"Saya suka berada di sini"—or "I like it here"—is a phrase that investors are using more often when referring to Malaysia. A robust economy, supportive government, educated workforce, and developed infrastructure have quietly transformed the Asia-Pacific country into an attractive investment destination for international investors around the world.
In this article, we'll take a look at the benefits and risks of investing in Malaysia, how to invest in the country's stock market, and take a brief look at its real estate industry as an alternative asset class that investors may want to consider to round out their portfolio.
- Malaysia has a very robust economy and a pro-business government that has made it an increasingly attractive investment destination for international investors.
- Malaysia's political struggles and deficits in 2008 have made some international investors tread a bit more cautiously than before.
- ETFs represent the easiest way to invest in Malaysia for most international investors, but investors can also look at the domestic stock exchange.
- Malaysian real estate may also be an investment option to consider, but be wary of the drawbacks before committing any capital.
Benefits and Risks of Investing in Malaysia
Malaysia has an open state-centric and newly industrialized market economy. Between 1957 and 2005, the country reported gross domestic product (GDP) growth of 6.5% on average, which has made it one of the best performing economies in the region. However, these growth rates slowed to just 1.29% between 2000 and 2015 as the economy matures.

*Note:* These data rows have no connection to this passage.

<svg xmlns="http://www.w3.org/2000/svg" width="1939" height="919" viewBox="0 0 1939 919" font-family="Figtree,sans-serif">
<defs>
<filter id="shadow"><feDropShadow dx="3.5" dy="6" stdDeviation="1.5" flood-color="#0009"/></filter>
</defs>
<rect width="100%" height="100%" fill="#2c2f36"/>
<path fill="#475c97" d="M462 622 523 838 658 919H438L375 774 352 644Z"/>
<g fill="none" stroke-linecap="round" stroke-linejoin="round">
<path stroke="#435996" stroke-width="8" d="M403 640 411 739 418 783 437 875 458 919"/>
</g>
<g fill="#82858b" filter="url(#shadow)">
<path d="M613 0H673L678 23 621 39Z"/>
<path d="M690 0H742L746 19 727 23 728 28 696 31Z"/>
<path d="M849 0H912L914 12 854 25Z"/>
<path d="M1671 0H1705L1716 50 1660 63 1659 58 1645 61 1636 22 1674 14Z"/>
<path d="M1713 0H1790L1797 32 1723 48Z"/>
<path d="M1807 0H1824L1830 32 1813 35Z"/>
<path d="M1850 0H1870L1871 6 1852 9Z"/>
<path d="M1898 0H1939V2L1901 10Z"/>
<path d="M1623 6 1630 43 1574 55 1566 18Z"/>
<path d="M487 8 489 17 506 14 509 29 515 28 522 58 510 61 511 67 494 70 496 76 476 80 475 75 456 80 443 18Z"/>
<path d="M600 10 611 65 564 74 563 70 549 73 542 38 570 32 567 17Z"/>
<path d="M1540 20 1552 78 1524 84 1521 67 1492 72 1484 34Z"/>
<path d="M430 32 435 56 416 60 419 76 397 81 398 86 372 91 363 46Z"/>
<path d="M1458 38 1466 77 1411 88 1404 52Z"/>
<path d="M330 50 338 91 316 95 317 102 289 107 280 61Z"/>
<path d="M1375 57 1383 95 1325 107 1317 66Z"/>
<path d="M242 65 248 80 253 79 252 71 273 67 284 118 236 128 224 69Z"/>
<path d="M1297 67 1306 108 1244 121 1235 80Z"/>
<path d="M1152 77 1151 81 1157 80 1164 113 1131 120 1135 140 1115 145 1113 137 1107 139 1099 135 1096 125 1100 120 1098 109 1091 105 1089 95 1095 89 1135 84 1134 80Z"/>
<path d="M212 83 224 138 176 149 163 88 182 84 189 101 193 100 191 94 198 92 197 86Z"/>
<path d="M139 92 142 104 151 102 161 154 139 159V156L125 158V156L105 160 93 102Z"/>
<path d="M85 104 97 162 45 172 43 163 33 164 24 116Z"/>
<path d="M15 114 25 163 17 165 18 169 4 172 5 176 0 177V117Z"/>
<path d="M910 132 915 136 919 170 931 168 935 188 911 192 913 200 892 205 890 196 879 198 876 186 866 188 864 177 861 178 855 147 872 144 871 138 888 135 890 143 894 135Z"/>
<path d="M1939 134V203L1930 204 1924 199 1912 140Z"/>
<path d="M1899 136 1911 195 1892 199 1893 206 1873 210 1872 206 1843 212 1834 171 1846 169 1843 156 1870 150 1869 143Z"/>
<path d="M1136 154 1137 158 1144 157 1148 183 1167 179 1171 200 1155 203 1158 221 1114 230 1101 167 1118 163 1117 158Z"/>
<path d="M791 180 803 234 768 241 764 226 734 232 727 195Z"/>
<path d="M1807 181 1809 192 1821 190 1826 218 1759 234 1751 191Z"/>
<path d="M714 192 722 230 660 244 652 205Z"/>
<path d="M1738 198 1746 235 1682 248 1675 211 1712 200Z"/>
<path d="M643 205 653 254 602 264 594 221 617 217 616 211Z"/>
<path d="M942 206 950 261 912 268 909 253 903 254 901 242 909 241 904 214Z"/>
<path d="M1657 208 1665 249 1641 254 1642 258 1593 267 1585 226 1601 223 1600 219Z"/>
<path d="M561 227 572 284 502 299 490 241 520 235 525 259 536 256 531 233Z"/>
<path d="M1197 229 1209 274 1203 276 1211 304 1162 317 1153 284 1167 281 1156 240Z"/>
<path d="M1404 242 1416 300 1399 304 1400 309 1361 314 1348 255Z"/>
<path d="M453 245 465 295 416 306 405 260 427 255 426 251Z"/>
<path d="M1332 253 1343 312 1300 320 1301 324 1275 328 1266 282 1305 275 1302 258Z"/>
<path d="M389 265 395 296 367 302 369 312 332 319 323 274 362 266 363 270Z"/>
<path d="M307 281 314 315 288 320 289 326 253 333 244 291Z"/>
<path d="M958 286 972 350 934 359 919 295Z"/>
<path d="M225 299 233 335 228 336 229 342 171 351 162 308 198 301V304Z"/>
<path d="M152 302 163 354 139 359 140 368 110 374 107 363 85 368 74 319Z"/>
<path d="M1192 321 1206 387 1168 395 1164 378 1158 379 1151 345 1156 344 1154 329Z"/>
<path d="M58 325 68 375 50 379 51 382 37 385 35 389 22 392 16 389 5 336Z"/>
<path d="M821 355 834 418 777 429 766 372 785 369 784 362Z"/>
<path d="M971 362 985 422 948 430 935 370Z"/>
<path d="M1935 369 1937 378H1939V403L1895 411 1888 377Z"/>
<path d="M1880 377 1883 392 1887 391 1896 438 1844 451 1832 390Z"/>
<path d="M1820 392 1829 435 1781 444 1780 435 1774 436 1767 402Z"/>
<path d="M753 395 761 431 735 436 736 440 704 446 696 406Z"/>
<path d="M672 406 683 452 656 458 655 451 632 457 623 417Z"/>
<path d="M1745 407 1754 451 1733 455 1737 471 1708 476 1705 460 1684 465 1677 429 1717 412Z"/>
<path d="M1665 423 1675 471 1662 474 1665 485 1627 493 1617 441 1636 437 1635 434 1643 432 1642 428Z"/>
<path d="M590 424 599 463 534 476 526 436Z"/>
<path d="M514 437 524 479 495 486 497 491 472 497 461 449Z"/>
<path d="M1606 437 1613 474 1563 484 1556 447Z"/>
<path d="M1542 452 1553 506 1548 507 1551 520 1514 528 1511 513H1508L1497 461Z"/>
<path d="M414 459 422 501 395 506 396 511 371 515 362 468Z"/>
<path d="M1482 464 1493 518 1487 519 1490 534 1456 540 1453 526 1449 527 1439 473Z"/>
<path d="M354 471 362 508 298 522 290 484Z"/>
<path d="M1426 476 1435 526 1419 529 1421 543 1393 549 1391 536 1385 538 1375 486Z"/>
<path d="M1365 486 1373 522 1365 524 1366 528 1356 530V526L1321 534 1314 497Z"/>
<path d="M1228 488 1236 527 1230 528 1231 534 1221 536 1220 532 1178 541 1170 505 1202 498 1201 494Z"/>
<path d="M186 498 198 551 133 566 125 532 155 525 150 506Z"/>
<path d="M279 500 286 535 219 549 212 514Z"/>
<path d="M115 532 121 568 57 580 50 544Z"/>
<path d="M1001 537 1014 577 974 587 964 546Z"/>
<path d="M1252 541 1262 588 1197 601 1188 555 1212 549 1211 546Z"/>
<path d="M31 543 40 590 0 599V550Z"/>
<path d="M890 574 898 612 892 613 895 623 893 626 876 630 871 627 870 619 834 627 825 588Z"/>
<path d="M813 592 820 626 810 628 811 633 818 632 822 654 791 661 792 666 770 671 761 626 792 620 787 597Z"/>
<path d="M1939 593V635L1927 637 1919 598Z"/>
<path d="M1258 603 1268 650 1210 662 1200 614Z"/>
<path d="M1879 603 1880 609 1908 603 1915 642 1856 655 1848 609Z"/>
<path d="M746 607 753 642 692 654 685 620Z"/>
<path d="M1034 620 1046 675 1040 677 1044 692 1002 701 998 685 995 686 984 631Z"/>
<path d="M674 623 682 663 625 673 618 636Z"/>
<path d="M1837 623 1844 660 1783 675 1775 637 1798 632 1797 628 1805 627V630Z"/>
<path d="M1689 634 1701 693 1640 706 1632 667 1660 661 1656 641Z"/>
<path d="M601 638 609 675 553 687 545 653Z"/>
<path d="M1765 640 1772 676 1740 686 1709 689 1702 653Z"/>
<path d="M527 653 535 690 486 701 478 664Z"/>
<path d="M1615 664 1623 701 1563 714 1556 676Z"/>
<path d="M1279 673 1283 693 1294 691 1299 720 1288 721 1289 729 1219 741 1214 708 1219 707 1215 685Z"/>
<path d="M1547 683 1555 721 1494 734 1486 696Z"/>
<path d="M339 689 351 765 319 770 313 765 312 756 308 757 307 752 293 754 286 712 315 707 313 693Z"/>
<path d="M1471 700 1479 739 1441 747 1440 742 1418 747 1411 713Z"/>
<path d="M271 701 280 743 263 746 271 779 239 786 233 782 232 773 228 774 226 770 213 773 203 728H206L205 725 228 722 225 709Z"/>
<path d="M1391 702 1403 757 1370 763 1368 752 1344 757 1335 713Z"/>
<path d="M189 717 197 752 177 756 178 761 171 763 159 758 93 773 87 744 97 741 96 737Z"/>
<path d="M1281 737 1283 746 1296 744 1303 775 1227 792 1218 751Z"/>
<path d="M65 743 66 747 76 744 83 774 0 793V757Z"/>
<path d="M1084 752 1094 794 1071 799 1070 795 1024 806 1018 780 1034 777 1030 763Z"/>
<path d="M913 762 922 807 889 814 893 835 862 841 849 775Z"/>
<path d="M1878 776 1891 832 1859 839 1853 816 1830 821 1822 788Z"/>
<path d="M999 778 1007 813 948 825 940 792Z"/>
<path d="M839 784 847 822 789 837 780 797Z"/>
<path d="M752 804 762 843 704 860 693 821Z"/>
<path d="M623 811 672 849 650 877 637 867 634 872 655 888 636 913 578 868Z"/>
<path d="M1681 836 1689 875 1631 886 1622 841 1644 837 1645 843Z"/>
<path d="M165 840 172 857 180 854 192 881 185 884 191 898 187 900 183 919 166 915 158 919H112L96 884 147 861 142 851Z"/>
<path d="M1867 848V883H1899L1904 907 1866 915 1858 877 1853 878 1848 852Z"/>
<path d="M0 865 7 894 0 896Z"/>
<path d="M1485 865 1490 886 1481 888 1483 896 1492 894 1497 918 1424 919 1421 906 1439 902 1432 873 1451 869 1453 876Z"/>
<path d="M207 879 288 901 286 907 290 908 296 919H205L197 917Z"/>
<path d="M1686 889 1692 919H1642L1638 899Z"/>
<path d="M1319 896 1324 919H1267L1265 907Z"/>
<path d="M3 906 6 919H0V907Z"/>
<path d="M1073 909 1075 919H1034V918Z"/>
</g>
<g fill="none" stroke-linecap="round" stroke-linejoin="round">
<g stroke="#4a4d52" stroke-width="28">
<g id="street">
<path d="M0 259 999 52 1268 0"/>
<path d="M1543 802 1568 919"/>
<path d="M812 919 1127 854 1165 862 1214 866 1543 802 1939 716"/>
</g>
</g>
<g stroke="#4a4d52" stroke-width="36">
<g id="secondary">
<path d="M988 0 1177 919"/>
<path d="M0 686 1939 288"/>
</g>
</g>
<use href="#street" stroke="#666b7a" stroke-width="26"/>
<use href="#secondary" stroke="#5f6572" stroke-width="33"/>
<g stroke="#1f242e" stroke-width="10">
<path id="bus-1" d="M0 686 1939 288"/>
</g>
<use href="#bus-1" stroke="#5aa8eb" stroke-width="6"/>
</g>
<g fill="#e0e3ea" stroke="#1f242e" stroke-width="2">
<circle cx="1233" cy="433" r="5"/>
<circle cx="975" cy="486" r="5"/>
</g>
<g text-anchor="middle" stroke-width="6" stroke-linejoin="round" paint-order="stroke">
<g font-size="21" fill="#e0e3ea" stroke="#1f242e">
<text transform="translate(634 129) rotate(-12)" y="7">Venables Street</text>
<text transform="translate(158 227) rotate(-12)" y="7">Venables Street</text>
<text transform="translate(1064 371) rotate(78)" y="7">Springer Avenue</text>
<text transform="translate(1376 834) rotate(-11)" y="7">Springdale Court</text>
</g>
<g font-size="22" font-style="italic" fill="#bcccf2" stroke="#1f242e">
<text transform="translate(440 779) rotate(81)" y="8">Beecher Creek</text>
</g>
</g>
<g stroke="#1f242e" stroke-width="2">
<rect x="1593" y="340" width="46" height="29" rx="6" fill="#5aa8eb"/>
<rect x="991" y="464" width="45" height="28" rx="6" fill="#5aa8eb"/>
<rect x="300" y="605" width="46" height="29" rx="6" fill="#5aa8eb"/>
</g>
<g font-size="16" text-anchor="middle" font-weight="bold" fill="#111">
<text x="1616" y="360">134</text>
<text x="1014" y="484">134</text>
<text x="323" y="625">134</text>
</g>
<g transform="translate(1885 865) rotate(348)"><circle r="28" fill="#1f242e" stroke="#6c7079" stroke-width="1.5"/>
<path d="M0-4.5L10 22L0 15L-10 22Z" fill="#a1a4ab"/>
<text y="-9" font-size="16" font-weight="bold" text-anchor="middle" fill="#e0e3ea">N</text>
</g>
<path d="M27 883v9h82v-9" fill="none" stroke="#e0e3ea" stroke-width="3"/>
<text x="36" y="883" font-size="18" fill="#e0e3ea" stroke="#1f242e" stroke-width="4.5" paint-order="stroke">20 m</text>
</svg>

According to the IMD Competitiveness Index, the Malaysian economy was the 14th most competitive market in the world and fifth among countries with a population of over 20 million, which placed it above places like Japan, Australia, and the United Kingdom. The World Bank also listed it as the sixth easiest country in the world to do business and the sixth most active country for foreign investment by FPM.
As with most emerging or frontier markets, there is an element of geopolitical risk and monetary policy risk associated with investing in Malaysia. The country's political tensions in 2008 weighed on the country, while the country has run ballooning deficits in the past that have drawn investor scrutiny. Political and electoral issues also continue to plague the country and introduce instability.
Investing in Malaysia's Stock Market
Exchange-traded funds (ETFs) represent the easiest way to invest in Malaysia. By holding a diverse basket of stocks, these securities offer instant diversification and are easily bought and sold on U.S. stock exchanges. The most popular ETF used to invest in Malaysia is the iShares MSCI Malaysia Index Fund (NYSE: EWM), which mimics the MSCI Malaysia Index.
American Depository Receipts (ADRs) represent another option for international investors looking to avoid foreign exchanges. These individual companies could be purchased as a small part of a larger portfolio. But investors should be aware that many of these ADRs are relatively illiquid and may be difficult to buy and sell at attractive prices.
Here are some of the most popular Malaysian ADRs:
- Malayan Banking Berhad (MLYBY)
- Genting Berhad (GEBHY)
- Genting Malaysia Bhd (GMALY)
- MBf Holdings Berhad (MBFBY)
- Tenaga Nasion Berhad (TNABY)
Finally, international investors can invest in the country's stock exchange—the Bursa Malaysia. With just under 1,000 listed companies, the exchange is one of the largest in Asia and offers a wide variety of investment choices. The downside is that U.S. investors must open foreign brokerage accounts and may be subject to paying foreign capital gains taxes on any profits.
Malaysian Real Estate Investment
After refocusing its efforts many years ago, Malaysia has made tourism its third-largest revenue contributor. This has made real estate investment a very popular alternative form of investment for many international investors. According to the Global Property Guide, average home prices have risen nearly 50% between 2002 and 2012, while the market remains highly competitive.
Despite these favorable outcomes, there are several risks that investors should carefully consider. Government attempts to make housing more affordable have led to an oversupply while there were new restrictions on foreign buying put in place during the economic crisis that began in 2008. The rental market also remains very small relative to the U.S.
There are not many publicly traded real estate trusts for investors to choose from, like in the United States, but investors can purchase property directly or invest in various property management firms.